Взрыв прогремел в тот момент, когда я уже перестал его ждать. Осколки и комья земли застучали по броне. «Офицер» продолжал двигаться назад, к станции Таганаш. У меня не выдержали нервы, и я завопил:

— Стой! Сто-о-ой!

Кто-то крепко встряхнул меня, взяв за плечо. Бронепоезд тормозил. Но его инерции было достаточно, чтобы протащиться еще сотню-другую метров на скорости электрички, подъезжающей к вокзальному перрону.

Спустя десять или пятнадцать секунд наше движение резко затормозилось. Снаружи донеслись странные звуки: будто великан ломал великанские спички, либо пробовал на зуб бревна, как пробуют шоколадные плитки. Этот громовой треск продлился недолго: «Офицер» встал намертво. В то же мгновение кто-то забарабанил снаружи по броне.

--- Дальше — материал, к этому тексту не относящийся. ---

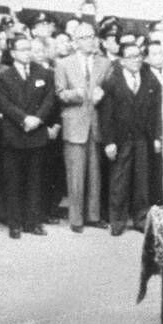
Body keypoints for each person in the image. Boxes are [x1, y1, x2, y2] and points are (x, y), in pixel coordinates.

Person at [98, 41, 161, 236]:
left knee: (142, 182)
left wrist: (157, 136)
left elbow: (156, 111)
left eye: (139, 55)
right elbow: (105, 115)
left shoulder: (150, 79)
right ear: (122, 60)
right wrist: (109, 141)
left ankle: (140, 219)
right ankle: (117, 221)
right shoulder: (112, 81)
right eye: (131, 57)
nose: (137, 60)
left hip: (142, 138)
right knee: (119, 181)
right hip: (120, 139)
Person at [0, 37, 56, 239]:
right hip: (14, 134)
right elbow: (4, 103)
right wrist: (24, 119)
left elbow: (49, 99)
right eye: (22, 50)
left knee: (35, 180)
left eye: (29, 49)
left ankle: (33, 222)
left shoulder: (44, 73)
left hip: (37, 134)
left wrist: (38, 119)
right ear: (12, 53)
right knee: (13, 181)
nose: (27, 53)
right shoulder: (4, 76)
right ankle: (15, 223)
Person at [54, 24, 110, 231]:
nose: (90, 41)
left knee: (95, 174)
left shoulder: (104, 63)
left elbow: (109, 89)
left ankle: (93, 216)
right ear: (75, 42)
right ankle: (76, 219)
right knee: (75, 175)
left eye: (92, 37)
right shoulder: (64, 64)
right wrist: (75, 94)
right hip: (75, 123)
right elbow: (59, 93)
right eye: (85, 38)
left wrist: (102, 94)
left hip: (96, 123)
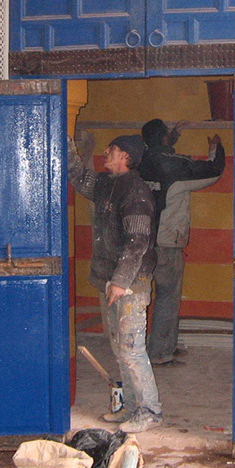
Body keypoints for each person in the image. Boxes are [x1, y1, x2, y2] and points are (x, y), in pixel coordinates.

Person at [67, 132, 162, 433]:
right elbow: (79, 178)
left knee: (132, 348)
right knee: (120, 348)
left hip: (130, 283)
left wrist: (120, 281)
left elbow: (138, 241)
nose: (106, 151)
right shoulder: (107, 184)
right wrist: (66, 144)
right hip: (112, 281)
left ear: (126, 157)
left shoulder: (136, 192)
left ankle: (150, 411)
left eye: (113, 148)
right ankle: (131, 407)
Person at [139, 119, 226, 366]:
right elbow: (212, 171)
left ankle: (155, 347)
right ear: (164, 138)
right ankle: (160, 352)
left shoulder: (141, 161)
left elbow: (160, 154)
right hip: (166, 241)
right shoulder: (174, 166)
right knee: (167, 296)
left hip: (142, 240)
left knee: (144, 297)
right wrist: (216, 148)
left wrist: (173, 136)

Опять я слышал только обрывки разговора Лабовича с командиром открытой платформы, однако воображение да еще воспоминания об этом бое, нелепые, фальшивые воспоминания, полученные из книг, позволяли мне в деталях представить то, чего я не мог видеть. Чудовищный взрыв разметал контрольные площадки бронепоезда «Единая Россия», следовавшего за нами; чуть погодя наше движение назад привело платформу с 75-миллиметровым орудием прямиком в воронку. Ее колеса сошли с рельсов, пропахали шпалы и теперь беспомощно висели в воздухе. Орудийный ствол задрался кверху, из него теперь можно было обстреливать разве что аэропланы да еще луну. Паровоз и бронированная боевая площадка оказались напрочь отрезанными от Таганаша.

— Капитан Иванов! Ремонтную команду! Живо! Несколько человек спрыгнули с поезда.